It’s a joy to share with you all in this graduation ceremony. I congratulate you on the achievements that have brought you to this celebration and wish you well for the future.

It is with some trepidation I stand before our distinguished honoree because I have a confession to make: after a lifetime of being a Bill Gates man, I have become…a Steve Jobs man. Being a recent convert, I am still unsure about the value of the change from PC to Mac and one major problem I have is with the language. There are different words for the same basic actions and I am constantly translating, often trying and failing several times before getting it right.

There is a story in the Hebrew Scriptures of how human beings desired to work together to engineer a glorious monument to themselves. As they worked on it, differences of language began to divide them: they couldn’t understand one another and it was never completed. Instead the ruin of Babel became a monument to human pride and folly and gave us a word for confused speech.

While language divides, it can also unite. The congregation I serve has been blessed by the presence of international students, one of whom graduates here today. From time to time we have asked them to teach us a song in their language not only as a symbol of the unity of our faith, but as a sign that across the globe we are one human race. We still stumble with the Babel effect, but this small step opens our spirits to the unity of humanity within its obvious diversity.
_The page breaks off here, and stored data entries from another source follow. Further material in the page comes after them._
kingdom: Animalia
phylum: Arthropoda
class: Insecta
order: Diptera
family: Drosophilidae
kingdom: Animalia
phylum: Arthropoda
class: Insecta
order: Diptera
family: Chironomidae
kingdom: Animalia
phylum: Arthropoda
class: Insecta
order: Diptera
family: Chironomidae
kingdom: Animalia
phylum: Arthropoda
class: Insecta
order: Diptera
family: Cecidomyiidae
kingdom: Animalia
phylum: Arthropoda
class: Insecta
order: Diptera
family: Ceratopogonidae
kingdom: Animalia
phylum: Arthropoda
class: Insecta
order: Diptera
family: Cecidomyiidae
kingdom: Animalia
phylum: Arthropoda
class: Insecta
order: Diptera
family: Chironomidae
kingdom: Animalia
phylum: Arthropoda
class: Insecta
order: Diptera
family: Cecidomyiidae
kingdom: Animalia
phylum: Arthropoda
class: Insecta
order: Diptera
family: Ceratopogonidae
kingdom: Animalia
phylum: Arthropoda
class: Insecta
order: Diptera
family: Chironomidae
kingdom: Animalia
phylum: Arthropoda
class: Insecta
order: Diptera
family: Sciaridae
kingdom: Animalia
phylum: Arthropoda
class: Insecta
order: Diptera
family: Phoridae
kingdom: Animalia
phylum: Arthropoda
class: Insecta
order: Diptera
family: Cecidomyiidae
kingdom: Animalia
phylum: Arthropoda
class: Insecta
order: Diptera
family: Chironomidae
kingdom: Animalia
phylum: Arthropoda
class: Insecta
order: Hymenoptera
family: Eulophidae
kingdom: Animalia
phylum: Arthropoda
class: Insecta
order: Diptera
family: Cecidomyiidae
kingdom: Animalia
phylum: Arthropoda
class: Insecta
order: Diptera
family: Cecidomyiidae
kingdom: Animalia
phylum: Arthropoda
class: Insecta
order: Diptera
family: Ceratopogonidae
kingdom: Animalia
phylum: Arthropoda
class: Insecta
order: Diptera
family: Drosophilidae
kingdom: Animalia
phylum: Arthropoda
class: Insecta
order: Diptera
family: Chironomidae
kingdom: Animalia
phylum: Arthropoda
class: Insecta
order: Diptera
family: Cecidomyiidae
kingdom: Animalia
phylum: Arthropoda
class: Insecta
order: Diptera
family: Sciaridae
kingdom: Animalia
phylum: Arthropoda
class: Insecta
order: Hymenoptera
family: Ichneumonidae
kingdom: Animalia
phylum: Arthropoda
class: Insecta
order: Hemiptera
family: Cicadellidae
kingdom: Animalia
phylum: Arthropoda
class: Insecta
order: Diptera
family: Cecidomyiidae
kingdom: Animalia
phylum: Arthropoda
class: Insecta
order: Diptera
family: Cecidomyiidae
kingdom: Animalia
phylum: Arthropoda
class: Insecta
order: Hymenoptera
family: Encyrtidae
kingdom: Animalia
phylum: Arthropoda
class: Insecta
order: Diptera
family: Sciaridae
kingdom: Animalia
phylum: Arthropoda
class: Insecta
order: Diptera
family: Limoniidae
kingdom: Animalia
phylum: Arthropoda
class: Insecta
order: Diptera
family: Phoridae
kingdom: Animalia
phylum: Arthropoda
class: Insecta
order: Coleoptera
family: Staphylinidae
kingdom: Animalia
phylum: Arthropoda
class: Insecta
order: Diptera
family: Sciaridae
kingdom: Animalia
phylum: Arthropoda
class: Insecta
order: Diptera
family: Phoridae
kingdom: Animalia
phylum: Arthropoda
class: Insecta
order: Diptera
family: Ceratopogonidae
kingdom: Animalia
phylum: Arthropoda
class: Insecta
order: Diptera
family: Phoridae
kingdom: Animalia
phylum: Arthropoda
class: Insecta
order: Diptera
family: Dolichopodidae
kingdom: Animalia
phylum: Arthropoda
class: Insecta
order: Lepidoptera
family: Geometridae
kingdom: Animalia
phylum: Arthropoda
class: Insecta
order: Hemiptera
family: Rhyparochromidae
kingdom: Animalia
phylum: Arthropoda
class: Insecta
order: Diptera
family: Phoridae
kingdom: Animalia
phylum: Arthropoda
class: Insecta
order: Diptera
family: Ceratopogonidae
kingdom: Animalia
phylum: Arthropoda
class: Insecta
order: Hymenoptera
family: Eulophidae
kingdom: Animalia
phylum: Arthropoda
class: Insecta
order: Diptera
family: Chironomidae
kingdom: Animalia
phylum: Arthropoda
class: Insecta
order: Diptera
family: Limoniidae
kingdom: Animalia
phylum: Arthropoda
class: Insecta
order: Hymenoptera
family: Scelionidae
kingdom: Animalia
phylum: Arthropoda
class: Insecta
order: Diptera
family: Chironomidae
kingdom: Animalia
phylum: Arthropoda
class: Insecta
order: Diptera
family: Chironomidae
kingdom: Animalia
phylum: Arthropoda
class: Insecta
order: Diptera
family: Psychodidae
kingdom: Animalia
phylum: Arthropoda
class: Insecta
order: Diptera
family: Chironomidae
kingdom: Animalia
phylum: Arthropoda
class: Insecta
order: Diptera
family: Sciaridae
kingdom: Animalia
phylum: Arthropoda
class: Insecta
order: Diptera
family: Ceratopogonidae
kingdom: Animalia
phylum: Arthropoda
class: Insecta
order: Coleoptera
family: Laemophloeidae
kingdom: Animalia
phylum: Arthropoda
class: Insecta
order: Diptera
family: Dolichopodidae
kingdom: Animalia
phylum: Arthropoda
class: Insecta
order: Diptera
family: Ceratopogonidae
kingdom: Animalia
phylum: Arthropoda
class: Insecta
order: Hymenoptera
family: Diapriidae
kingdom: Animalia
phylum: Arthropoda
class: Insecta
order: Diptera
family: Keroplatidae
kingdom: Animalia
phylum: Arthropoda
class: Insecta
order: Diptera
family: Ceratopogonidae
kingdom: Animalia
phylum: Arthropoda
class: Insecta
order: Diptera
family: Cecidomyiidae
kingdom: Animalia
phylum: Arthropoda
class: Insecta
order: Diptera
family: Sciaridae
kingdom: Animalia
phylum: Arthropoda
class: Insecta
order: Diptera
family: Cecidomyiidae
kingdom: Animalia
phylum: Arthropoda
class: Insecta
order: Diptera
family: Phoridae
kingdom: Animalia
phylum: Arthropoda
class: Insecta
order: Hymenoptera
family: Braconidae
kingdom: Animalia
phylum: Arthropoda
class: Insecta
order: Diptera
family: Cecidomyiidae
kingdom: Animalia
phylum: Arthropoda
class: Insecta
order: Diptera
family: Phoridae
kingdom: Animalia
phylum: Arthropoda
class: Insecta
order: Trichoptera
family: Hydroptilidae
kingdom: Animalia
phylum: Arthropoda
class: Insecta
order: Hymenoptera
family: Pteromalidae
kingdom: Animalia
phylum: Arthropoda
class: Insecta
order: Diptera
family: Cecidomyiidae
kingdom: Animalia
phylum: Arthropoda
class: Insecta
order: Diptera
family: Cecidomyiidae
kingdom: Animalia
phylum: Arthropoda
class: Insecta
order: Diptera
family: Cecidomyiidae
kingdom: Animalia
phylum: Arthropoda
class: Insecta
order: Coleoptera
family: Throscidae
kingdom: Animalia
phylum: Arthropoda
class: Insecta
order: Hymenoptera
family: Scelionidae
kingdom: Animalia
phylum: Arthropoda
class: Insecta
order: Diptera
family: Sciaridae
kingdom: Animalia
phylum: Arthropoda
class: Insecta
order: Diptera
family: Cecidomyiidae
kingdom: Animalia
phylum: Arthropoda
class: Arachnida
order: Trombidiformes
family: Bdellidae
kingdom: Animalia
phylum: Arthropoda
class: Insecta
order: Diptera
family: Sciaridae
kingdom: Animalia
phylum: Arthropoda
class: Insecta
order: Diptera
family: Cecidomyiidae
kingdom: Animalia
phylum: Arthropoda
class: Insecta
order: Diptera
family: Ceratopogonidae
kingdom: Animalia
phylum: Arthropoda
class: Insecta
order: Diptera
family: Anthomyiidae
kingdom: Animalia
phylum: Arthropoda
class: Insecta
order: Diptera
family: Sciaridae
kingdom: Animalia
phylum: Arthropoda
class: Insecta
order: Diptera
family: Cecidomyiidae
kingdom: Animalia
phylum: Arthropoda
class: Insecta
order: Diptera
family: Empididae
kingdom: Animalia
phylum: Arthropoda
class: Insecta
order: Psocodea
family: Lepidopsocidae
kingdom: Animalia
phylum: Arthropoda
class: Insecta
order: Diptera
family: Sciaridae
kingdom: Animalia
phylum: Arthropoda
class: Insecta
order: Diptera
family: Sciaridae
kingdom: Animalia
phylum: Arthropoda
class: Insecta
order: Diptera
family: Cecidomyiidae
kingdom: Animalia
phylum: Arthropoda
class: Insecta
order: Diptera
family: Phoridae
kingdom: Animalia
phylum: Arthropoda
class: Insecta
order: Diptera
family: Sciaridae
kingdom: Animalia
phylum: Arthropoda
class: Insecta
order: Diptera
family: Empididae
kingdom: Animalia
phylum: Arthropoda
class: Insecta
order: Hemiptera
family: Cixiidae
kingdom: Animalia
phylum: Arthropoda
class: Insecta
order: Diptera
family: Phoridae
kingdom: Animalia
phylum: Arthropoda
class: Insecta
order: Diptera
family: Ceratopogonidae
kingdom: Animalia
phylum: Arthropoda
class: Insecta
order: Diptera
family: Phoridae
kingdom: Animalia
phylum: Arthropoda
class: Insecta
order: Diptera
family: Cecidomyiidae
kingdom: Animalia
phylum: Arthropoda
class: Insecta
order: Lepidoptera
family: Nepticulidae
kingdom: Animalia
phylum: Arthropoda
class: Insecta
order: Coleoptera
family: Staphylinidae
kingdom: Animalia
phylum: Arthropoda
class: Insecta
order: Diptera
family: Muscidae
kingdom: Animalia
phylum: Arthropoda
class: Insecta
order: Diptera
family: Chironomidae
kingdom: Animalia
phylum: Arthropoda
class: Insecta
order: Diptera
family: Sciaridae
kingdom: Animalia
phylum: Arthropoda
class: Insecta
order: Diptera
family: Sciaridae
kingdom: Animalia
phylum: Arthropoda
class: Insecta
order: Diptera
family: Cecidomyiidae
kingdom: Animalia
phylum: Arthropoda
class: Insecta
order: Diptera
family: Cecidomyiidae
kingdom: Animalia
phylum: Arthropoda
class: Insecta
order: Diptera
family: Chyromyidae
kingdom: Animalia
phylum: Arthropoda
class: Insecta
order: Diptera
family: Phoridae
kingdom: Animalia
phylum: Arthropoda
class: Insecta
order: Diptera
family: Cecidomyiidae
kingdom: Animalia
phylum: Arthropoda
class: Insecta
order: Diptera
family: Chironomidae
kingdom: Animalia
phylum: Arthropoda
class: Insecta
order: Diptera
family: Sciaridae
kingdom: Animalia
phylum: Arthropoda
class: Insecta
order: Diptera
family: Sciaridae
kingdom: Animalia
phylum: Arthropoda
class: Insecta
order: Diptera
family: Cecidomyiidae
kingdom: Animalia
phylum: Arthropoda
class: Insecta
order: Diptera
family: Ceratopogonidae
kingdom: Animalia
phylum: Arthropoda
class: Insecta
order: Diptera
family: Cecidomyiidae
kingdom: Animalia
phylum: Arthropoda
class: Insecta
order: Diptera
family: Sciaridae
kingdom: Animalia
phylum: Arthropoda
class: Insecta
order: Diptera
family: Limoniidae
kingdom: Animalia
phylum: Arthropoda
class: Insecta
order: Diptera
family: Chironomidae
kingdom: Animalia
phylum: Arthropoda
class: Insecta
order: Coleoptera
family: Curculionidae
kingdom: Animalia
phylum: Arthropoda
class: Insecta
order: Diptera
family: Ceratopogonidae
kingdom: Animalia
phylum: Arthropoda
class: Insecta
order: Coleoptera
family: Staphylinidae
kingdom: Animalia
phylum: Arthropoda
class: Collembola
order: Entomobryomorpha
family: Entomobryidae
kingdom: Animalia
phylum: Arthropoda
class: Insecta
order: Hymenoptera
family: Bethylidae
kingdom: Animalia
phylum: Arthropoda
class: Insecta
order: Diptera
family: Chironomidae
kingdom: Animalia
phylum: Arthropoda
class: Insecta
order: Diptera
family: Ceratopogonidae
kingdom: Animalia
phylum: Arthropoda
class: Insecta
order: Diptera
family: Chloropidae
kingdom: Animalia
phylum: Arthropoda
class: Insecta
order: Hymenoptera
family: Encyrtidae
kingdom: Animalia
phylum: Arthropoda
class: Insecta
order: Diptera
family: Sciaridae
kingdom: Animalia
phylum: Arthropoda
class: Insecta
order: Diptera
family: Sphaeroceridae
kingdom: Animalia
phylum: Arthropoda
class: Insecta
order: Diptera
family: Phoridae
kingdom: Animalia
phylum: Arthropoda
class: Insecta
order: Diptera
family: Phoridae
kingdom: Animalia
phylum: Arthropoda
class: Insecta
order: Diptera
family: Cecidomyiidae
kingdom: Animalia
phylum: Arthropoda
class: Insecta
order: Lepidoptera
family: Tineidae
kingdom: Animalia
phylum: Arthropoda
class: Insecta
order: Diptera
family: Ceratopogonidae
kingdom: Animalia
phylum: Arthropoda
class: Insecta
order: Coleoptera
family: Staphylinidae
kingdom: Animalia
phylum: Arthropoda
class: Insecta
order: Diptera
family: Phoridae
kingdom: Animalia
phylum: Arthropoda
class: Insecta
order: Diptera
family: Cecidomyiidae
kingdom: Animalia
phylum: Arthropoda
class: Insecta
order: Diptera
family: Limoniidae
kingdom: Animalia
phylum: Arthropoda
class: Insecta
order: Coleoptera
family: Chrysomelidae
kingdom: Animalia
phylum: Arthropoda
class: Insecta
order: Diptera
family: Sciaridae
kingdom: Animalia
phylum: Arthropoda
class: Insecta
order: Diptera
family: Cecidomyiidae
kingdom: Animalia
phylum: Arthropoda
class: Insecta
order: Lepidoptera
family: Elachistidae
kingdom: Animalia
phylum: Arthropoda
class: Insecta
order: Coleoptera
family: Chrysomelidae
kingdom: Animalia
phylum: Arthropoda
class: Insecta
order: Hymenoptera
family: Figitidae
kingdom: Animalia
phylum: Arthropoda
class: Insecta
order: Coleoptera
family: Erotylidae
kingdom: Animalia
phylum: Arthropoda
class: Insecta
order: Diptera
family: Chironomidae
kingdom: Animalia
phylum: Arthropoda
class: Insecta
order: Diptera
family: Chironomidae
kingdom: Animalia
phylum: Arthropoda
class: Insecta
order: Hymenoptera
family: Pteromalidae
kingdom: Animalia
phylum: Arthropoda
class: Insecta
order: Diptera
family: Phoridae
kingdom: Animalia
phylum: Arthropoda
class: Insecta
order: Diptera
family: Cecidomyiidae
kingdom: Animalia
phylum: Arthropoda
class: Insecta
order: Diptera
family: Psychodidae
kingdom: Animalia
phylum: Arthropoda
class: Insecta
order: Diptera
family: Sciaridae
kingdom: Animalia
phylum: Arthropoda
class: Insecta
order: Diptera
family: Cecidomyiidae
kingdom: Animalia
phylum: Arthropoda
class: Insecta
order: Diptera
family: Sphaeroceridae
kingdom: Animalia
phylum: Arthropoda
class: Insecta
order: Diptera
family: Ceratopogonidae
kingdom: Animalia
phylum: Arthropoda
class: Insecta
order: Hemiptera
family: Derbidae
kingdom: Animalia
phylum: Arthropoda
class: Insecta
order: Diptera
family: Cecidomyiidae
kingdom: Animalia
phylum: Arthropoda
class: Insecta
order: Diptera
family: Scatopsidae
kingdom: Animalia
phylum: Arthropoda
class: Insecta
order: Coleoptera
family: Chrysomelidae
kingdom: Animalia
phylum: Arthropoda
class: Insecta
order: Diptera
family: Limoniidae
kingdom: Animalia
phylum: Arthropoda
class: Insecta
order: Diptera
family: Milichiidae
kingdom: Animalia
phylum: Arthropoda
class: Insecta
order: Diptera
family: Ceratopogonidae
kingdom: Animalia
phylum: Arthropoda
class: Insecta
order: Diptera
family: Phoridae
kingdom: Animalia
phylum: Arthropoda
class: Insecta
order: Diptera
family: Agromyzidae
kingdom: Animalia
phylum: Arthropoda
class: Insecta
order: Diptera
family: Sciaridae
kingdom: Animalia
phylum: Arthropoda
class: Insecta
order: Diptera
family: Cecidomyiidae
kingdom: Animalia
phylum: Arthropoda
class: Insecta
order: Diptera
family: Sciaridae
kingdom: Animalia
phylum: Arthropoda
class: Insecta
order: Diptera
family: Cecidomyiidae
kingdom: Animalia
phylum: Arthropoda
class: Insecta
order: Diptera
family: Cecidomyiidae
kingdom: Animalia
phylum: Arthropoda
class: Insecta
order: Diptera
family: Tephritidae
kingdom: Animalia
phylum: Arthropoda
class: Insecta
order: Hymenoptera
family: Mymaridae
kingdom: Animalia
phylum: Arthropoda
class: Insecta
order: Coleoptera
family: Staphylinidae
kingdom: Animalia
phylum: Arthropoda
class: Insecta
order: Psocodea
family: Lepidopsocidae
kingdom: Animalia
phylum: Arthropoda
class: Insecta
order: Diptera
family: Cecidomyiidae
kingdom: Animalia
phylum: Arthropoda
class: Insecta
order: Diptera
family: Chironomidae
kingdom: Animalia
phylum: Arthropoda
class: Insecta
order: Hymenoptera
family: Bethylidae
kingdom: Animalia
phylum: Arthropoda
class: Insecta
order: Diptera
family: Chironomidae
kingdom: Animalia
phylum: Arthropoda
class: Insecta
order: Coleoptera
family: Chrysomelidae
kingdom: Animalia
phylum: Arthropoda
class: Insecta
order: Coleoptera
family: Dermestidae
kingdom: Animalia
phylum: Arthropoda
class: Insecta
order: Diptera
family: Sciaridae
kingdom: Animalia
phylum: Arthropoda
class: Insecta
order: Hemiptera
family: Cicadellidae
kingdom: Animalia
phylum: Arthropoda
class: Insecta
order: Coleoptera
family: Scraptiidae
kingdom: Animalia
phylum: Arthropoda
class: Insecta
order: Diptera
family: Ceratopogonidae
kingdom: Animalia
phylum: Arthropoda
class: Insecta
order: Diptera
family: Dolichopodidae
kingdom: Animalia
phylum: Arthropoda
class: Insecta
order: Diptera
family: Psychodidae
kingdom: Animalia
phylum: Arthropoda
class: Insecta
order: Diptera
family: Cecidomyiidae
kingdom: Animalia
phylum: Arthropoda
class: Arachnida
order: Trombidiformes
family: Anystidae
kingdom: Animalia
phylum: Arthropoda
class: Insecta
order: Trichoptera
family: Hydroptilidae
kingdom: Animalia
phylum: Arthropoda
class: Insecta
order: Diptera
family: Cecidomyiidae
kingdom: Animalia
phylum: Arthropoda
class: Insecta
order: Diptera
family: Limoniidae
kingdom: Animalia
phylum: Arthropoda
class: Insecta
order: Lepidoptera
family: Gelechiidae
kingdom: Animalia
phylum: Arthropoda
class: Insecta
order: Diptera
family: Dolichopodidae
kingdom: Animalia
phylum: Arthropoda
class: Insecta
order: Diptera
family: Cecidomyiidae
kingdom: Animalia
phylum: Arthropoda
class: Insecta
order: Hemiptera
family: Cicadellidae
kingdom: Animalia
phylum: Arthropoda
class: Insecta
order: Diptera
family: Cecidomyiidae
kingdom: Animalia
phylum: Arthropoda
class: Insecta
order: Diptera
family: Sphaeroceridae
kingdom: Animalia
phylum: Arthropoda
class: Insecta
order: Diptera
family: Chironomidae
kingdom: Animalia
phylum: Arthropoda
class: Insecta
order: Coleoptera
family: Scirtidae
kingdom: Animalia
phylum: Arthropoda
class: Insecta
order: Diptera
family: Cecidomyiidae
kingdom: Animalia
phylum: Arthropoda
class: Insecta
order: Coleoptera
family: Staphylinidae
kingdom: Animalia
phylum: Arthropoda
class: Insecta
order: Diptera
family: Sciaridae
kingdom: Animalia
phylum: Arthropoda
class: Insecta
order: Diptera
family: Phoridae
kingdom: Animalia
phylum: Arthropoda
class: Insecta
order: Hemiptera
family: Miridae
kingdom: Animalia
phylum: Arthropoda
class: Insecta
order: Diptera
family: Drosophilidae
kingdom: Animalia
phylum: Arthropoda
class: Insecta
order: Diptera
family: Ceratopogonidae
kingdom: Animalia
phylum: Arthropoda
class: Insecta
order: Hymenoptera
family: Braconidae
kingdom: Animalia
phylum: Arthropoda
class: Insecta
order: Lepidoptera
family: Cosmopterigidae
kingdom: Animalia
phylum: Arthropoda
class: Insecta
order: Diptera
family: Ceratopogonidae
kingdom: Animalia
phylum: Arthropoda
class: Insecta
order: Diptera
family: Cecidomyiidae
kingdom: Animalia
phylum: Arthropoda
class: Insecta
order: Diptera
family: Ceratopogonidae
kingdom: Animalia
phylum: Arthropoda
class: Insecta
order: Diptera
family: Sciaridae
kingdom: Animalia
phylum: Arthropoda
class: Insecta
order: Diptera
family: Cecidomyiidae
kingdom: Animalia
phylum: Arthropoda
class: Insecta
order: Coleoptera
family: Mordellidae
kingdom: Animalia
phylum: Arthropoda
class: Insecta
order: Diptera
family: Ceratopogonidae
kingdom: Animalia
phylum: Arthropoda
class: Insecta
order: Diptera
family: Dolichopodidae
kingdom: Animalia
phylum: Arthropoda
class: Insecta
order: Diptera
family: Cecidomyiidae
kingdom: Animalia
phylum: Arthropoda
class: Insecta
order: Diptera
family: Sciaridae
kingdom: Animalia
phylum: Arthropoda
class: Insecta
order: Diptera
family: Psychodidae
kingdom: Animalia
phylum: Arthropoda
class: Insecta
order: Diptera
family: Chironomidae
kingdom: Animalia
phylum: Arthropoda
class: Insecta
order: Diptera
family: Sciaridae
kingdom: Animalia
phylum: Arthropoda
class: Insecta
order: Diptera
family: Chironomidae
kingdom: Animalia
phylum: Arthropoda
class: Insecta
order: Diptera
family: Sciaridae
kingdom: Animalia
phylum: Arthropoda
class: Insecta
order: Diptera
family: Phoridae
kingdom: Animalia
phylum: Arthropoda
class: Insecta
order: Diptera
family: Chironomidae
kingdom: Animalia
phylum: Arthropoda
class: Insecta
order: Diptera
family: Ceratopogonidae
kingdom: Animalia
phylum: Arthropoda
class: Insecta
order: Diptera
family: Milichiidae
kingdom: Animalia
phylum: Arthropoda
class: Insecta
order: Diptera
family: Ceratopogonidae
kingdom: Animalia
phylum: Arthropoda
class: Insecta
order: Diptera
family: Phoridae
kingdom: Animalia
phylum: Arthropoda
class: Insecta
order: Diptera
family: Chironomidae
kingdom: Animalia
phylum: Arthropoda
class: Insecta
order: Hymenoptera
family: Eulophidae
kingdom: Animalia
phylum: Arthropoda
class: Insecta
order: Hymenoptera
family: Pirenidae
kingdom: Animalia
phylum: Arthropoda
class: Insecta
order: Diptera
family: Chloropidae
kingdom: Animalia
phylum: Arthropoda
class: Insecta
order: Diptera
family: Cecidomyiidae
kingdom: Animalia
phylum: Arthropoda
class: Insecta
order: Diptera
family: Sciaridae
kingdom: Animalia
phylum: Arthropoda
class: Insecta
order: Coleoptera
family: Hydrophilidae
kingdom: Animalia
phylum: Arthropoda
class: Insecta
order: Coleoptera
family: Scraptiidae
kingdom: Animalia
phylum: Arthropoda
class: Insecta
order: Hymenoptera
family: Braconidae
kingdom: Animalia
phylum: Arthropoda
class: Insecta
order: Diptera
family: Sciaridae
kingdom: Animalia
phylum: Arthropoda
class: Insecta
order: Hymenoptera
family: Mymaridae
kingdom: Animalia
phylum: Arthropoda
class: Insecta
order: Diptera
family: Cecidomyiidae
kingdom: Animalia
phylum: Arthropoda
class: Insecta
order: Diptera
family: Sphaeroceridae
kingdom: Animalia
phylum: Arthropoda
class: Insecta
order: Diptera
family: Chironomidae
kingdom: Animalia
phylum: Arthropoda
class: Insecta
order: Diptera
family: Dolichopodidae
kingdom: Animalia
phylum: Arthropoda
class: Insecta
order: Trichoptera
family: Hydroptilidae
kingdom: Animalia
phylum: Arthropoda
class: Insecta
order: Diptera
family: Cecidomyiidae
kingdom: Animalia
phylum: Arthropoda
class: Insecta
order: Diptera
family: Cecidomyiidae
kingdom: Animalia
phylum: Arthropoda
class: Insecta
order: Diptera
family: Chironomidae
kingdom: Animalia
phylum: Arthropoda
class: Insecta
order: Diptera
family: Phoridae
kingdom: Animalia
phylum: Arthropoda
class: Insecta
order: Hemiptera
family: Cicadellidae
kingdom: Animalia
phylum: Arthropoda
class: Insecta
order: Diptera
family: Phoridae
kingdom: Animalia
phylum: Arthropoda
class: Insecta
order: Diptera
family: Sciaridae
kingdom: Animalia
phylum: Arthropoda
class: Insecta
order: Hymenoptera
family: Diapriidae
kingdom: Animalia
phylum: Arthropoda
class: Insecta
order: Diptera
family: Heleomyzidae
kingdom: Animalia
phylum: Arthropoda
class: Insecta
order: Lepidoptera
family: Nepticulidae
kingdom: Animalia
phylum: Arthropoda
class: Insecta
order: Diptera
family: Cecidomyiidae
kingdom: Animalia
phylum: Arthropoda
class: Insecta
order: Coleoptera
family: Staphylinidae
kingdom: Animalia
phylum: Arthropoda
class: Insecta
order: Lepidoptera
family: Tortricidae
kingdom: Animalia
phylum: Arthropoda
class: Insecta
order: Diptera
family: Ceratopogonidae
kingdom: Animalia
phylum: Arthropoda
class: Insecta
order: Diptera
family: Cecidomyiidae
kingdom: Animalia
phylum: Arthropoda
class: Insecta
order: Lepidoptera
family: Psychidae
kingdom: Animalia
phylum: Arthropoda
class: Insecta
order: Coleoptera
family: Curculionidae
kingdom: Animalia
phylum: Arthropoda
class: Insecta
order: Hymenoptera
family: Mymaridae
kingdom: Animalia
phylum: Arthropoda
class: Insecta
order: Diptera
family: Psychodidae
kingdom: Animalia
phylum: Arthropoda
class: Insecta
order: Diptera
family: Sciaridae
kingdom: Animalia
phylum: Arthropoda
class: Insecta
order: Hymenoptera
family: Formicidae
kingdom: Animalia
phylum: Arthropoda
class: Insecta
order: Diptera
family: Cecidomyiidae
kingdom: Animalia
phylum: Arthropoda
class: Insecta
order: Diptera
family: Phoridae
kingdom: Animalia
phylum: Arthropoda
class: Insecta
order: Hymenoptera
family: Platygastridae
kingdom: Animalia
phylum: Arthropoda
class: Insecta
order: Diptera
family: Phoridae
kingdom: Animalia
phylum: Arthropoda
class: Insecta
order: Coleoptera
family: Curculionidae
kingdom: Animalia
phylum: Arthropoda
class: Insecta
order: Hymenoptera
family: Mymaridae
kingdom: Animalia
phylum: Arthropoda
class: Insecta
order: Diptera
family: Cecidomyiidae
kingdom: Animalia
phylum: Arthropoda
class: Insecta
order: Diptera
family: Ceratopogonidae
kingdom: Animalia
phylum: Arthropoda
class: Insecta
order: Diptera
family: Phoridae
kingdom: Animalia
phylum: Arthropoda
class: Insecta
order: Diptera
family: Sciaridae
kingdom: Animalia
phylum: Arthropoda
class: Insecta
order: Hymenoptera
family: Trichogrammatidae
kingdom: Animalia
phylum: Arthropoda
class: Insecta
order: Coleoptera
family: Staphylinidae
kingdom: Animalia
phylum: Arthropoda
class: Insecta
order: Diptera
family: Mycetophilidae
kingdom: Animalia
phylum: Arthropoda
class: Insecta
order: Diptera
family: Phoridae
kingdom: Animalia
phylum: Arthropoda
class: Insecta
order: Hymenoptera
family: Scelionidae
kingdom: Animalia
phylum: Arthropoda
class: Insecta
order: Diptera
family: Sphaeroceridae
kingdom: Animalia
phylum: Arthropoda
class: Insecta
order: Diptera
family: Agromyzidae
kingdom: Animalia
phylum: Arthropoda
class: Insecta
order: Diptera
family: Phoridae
Whatever language, computer or human, you use to communicate, whatever art or science, there is always the danger of project failure through misunderstanding. But there is also the possibility of success and cultural enrichment when understanding takes place across the language divides. On the threshold of your post-graduate life, I invite you to work for that success not only for the good of your company or institution, but for the good of the world. Please do not use your language as a tool of conflict, conventional or cyber. Perhaps the first sentence that our post-Babel communication needs to express is, ‘I come in peace’… and mean it.